Search API for acousticbrainz

Tags: #<Tag:0x00007f0508008228>


The aim of this API will be to allow users to download data or perform search queries. This API should be very simple to use. The user should be able to give values for few of the properties of a song and get the results. For example: songs with a specific key. The results should be in Json, and the user should have the liberty to choose the number of songs they want.


Search is something that I’ve really been wanting in AcousticBrainz for a long time. In fact, we already made a start on some experiments using elasticsearch:

I don’t think an API is the only output that we should provide for a search project. If we index things like high- and mid- level features (genres, bpm, key, etc) we should be able to generate graphs from this data too. We made some graphs a long time ago with some early data ( It’d be cool to be able to automatically generate this kind of data in real-time. We had some success integrating kibana into the elasticsearch database to do this kind of thing.

An API would be useful in our Datasets project. We currently have to type in or copy MusicBrainz IDs into a text field to add songs to a class in the dataset. It would be cool to be able to search for a track by its name, or even search for a release or artist to add all matching recordings to a class.
This search could also match recordings which match certain tags. For example, we have tags on recordings in MusicBrainz which look like genres. Would we be able to say “find all recordings tagged with ‘rock’ and add them to the rock class in our genre dataset”?

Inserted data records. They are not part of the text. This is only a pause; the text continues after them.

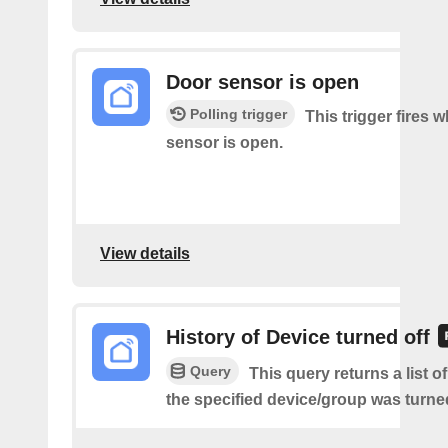
Door sensor is open
Polling trigger
This trigger fires 
sensor is open.
View details
History of Device turned off
Query
This query returns a list 
the specified device/group was turned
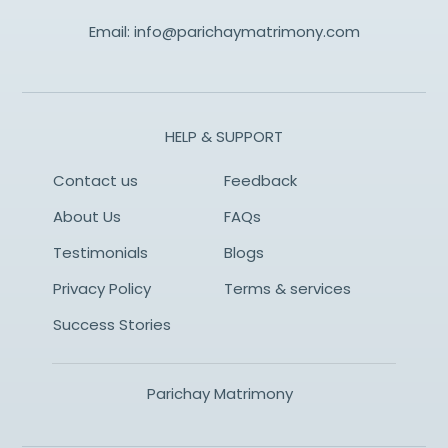
Email:
info@parichaymatrimony.com
HELP & SUPPORT
Contact us
Feedback
About Us
FAQs
Testimonials
Blogs
Privacy Policy
Terms & services
Success Stories
Parichay Matrimony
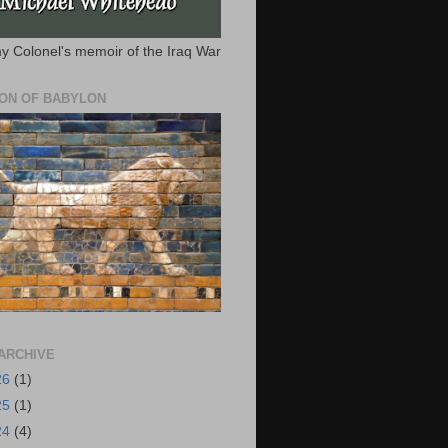
y Colonel's memoir of the Iraq War
ION OF BABYLON
ARCHIVE
26
(1)
25
(1)
24
(4)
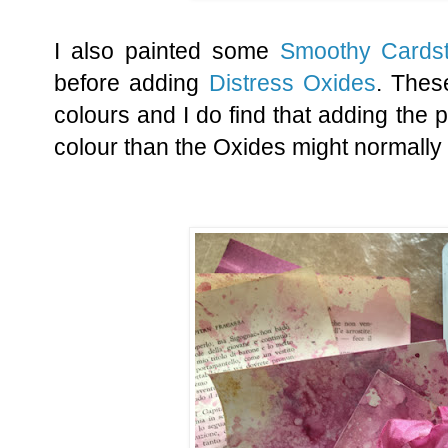
I also painted some
Smoothy Cards
before adding
Distress Oxides
. The
colours and I do find that adding the p
colour than the Oxides might normally 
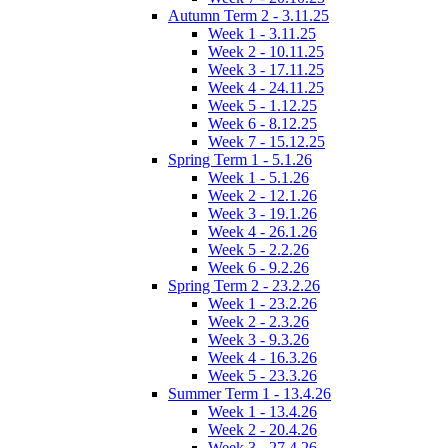
Autumn Term 2 - 3.11.25
Week 1 - 3.11.25
Week 2 - 10.11.25
Week 3 - 17.11.25
Week 4 - 24.11.25
Week 5 - 1.12.25
Week 6 - 8.12.25
Week 7 - 15.12.25
Spring Term 1 - 5.1.26
Week 1 - 5.1.26
Week 2 - 12.1.26
Week 3 - 19.1.26
Week 4 - 26.1.26
Week 5 - 2.2.26
Week 6 - 9.2.26
Spring Term 2 - 23.2.26
Week 1 - 23.2.26
Week 2 - 2.3.26
Week 3 - 9.3.26
Week 4 - 16.3.26
Week 5 - 23.3.26
Summer Term 1 - 13.4.26
Week 1 - 13.4.26
Week 2 - 20.4.26
Week 3 - 27.4.26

Have you looked at the output of the lowlevel and highlevel feature extractors? What specific list of descriptors do you think would be a good idea to include in a search index? For each of these descriptors can you suggest one or two examples of why someone might want to search for these values, and what they would do with the results once they have them?

Search engine system for AcousticBrainz

Other than API what I am thinking is that we can do something like a data warehousing, which will give the users a very deep insight into the data of acousticbrainz. I have had a look at the low level and high level feature (rather using similar features for my academic research), and they seem to be perfect for data warehousing. For eg: A user might want to see a view based on (genre,bpm) values. I am thinking of Materialising view selection, wherein only those views are materialized from which all other views can be materialized, and this will make possible for a user to see different graphs based on different features and they’ll have a very wide variety of graphs to choose from. This can be applied to mid level feature as applying them to low level might lead to a very large number of views which might not be even possible for us to store.
The above approach will actually help the user to see data in very different ways and a good insight into our data.
Putting search for dataset feature. This is one of the places where I thought of applying search in. Which creating a dataset, rather than putting MBID’s the user should be able to put some text search from which they should be to choose. This can be extended to all the mid level features. For eg: The user might want to create a class in a dataset where he wants to put all the songs with the key Cm, and another class where he puts all the songs of key Dm. So this will make usage of dataset very easy to use.


Be careful about suggesting too many project ideas. You have some interesting thoughts, and they also reflect some of the ideas that we have had for the project, but you should give some concrete ideas if you want to discuss this project further.
This could include things like a particular use case of exploring data to end up at a particular value, or a description of the kind of data you want to show (e.g. you talk about graphs but don’t talk about the types of graphs or the data that you want to show).
If you want to continue with this idea, please be more detailed in the idea discussion.